Pregnancy in Time of COVID-19

Expectant mother is slammed with suffocating hit after hit during the global pandemic


Photo illustration by Vanessa Feliciano/SAC.Media

When 19-year-old sociology major Samantha Puerto looked down at her positive pregnancy test she didn’t know that just three months later a global pandemic would severely derail her plans.
Puerto’s pregnancy experience has been far from traditional due to COVID-19. When most women find out they’re pregnant they worry about the birth, the hospital and bringing the baby home. Puerto has the added stress of avoiding infection by wearing two masks and gloves out in public, and washing her hands at least once every hour following instructions from her doctor.
“It’s all necessary of course, but it’s a lot to take in,” she said. “Even now I’m more paranoid and an over thinker because I want to make sure my baby is healthy, but then again during pregnancy you’re supposed to be relaxed and calm.”
Because of the coronavirus Puerto has been forced to go to ultrasounds all alone while her significant other waits in the waiting room, unable to join her. This was something she was most excited about before the pandemic.
During this time one of the worst places to be is a hospital. To minimize infection and to protect the baby, the hospital requires that only one person be in the room while she gives birth. Her significant other will not be able to leave the hospital at all during the long process of childbirth.
Afterwards Puerto might be expected to put on an uncomfortable mask. She may even have to do so as she tries to bond with her newborn baby.
Worst of all is the financial strain due to the pandemic. She and her significant other have both been out of work since the stay at home order was put into place.
“How am I supposed to care for my child when the state cut most benefits, especially WIC, and other grants,” Puerto said, referring to the special supplemental nutrition program for Women, Infants, and Children which aims to provide nutrition for low-income pregnant women, and infants under the age of five.
“I have saved up but having the hospital to worry about and buying diapers for my newborn is going to be difficult the next few months.”
When the government dropped the extra $600 given to each individual on unemployment her income went down to just $97 every two weeks; not nearly enough money to take on the full cost of having a baby.
“I’ve been extremely stressed since month four because of finances, and my immediate family that I live with,” she said. “Their work cut hours and laid off people. It worried us because there’s only one source of income right now.”
The height of Puerto’s stress occurred when the head of her household, her grandfather, was hospitalized with Coronavirus. The 71-year-old was in the hospital for 25 days before being released. During that time his wife was called to hospital multiple times to say her goodbyes.

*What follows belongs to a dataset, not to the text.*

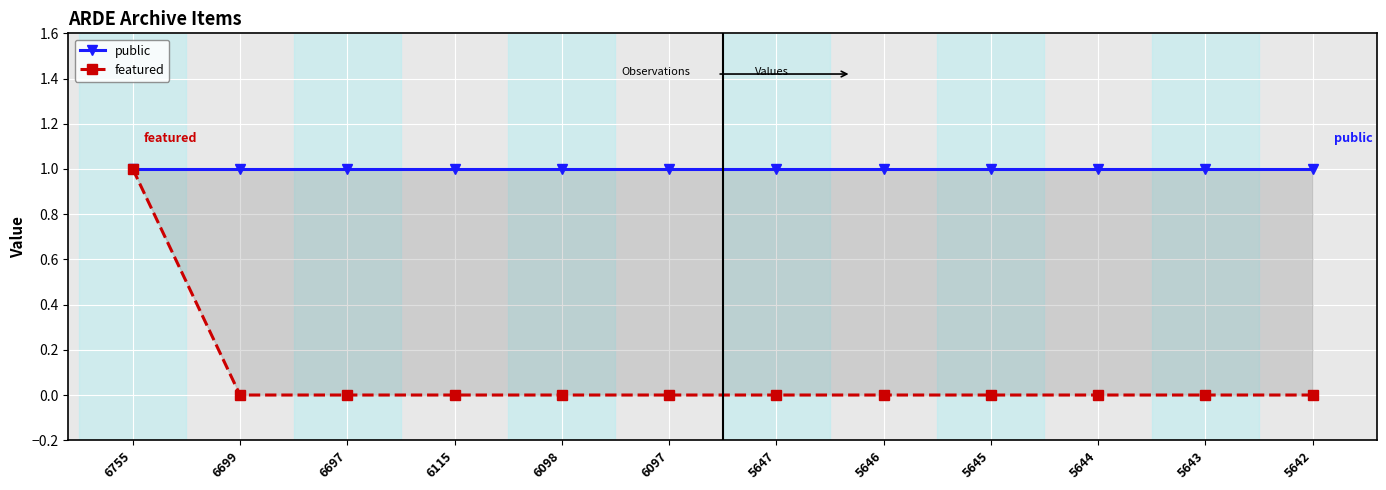

True or false: featured has more than 0 points higher than both neighbors.

False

She was the only one allowed in the room
The hardest thing for Puerto was feeling helpless. She remembers crying constantly, worried for his health. No one was allowed to visit him which made the situation harder for all parties involved.
“It was heartbreaking knowing the last memory I would have of him would be him going into the ambulance,” she said. “So when my grandpa went into the hospital and found out he had the bad case of COVID-19 our hearts sank.”
According to doctors, his lungs will never fully recover. He will have to take pills and have an oxygen mask for the rest of his life.
Her grandmother was rushed to the hospital during this time due to all the stress the family was facing, becoming severely dehydrated due to an infection in her bloodstream.
During this time Puerto said her stress levels were so high she was at risk of losing the baby. She is still considered high risk due to stress.
“I’m most afraid of my body not being able to handle and take care of a human inside of me,” she said. “I’m afraid as well that my body will give up, or when the baby comes I’m afraid of him catching the virus.”
With everything going around her, Puerto’s main goal is to avoid COVID-19 and make sure the baby comes out healthy. She also hopes to graduate from Mt. SAC this year.

The subject’s real name has been changed in order to protect their privacy.